Em sua origem, o homo sapiens subsistia da coleta e da caça. Cada bando humano precisava de uma área extensa para sobreviver, pois a maioria das folhas não nos era comestível e os animais nos escapavam ― porque nosso estômago não digere celulose e, como predadores, somos lentos e fracos.
Quando a comida local escasseava, a tribo precisava invadir áreas vizinhas que, eventualmente, pertenciam ao domínio de outro bando. Guerreavam. Embora somente os guerreiros lutassem, o restante da comunidade ficava na maior torcida porque o resultado afetava todos. Guerreiros e torcida vencedores gozariam a fartura do território aumentado e a tribo derrotada seria exterminada ou escravizada, inclusive aqueles que não participavam diretamente da luta, como velhos, mulheres e crianças.
É esse instinto primitivo que governa a paixão do torcedor por um clube de futebol, paixão que pode levá-lo ao desatino e a violência, embora, hoje, sua sobrevivência já não seja mais ameaçada pela sorte do time que o representa.
Assim como não é permitido ao animal mudar de bando, nem ao selvagem mudar de tribo a seu bel prazer, é vergonhoso mudar de time. O torcedor faz a escolha na juventude e permanece fiel por toda vida. Depois, se o clube for pessimamente administrado, se jogar mal e perder mais do que ganhar, a paixão se encarregará de fazê-lo ver qualidade onde abundam os defeitos. E, quando a coisa for muito mal, atribuir a culpa aos outros, ao árbitro, por exemplo.
No pais do futebol, essa paixão chegou à política. O PT cresceu seduzindo a juventude pregando um socialismo ideal que, com vontade política e honestidade, daria igualdade material e poder aos excluídos. Décadas fora do governo, sem que seu discurso pudesse ser confrontado pela realidade, deram ao partido uma das maiores torcidas do Brasil, talvez até mais numerosa e apaixonada que a do Flamengo.
Todo partido tem seus simpatizantes, mas apenas o PT conseguiu angariar uma massa significativa de torcedores. Tenho amigos que são PT “doentes”. O amor deles pelo partido não diminue com o insucesso de políticas públicas, nem quando surgem suspeitas de corrupção e enriquecimento ilícito de dirigentes e familiares. É paixão típica de torcedor.

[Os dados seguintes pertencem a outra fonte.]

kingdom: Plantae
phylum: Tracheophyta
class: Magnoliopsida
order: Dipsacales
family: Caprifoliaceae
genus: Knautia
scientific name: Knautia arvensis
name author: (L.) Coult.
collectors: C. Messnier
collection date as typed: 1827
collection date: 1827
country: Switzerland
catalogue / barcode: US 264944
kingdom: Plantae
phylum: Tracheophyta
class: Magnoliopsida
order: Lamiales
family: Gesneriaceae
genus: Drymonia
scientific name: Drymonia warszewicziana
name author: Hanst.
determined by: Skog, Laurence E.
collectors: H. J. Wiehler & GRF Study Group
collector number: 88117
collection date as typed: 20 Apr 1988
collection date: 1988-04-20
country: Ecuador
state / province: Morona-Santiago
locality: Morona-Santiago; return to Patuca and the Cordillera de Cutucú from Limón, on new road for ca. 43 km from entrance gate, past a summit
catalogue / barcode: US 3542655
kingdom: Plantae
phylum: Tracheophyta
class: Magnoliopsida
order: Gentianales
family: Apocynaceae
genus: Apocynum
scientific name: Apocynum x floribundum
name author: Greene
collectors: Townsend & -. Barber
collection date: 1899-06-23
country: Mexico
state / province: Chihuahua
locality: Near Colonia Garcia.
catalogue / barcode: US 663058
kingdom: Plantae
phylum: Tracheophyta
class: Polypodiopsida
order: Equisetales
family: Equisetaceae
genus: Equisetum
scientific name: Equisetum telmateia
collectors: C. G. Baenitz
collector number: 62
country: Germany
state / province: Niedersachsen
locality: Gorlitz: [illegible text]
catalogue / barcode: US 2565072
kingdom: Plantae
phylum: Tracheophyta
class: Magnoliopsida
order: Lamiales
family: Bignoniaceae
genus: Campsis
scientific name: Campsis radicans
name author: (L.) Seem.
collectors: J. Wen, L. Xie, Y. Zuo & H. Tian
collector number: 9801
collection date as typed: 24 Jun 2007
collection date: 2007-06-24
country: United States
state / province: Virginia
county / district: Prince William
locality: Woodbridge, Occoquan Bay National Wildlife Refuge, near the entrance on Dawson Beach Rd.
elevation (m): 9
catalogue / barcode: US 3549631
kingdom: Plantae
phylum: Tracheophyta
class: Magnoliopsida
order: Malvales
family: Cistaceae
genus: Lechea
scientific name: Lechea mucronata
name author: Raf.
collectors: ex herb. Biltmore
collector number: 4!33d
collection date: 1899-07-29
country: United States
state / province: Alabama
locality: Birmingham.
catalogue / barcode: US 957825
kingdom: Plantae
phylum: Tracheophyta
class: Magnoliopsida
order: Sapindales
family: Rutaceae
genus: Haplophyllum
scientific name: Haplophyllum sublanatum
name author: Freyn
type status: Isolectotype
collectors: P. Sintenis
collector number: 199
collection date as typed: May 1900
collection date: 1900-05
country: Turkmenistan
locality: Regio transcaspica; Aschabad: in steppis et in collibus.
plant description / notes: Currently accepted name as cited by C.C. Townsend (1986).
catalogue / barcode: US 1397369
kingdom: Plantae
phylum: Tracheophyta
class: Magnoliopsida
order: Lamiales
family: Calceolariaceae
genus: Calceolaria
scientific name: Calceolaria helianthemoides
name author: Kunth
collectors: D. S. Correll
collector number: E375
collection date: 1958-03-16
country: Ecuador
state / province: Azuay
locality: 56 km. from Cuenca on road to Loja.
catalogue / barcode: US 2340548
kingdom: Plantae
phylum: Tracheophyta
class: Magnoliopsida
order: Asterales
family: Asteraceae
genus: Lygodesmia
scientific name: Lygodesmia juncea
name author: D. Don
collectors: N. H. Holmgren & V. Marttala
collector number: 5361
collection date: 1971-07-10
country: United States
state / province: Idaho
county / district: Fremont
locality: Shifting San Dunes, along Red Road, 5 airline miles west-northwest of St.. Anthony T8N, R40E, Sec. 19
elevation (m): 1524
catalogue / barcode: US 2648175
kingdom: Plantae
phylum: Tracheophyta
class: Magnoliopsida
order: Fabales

Estou convicto de que, se o campeão brasileiro de futebol fosse escolhido democraticamente, em turno único, o Flamengo seria campeão todos os anos. E, se esta análise estiver correta, faça bom ou mal governo, é provável ― não é "certo" porque as eleições majoritárias são em dois turnos ― que o PT permaneça muito tempo no poder.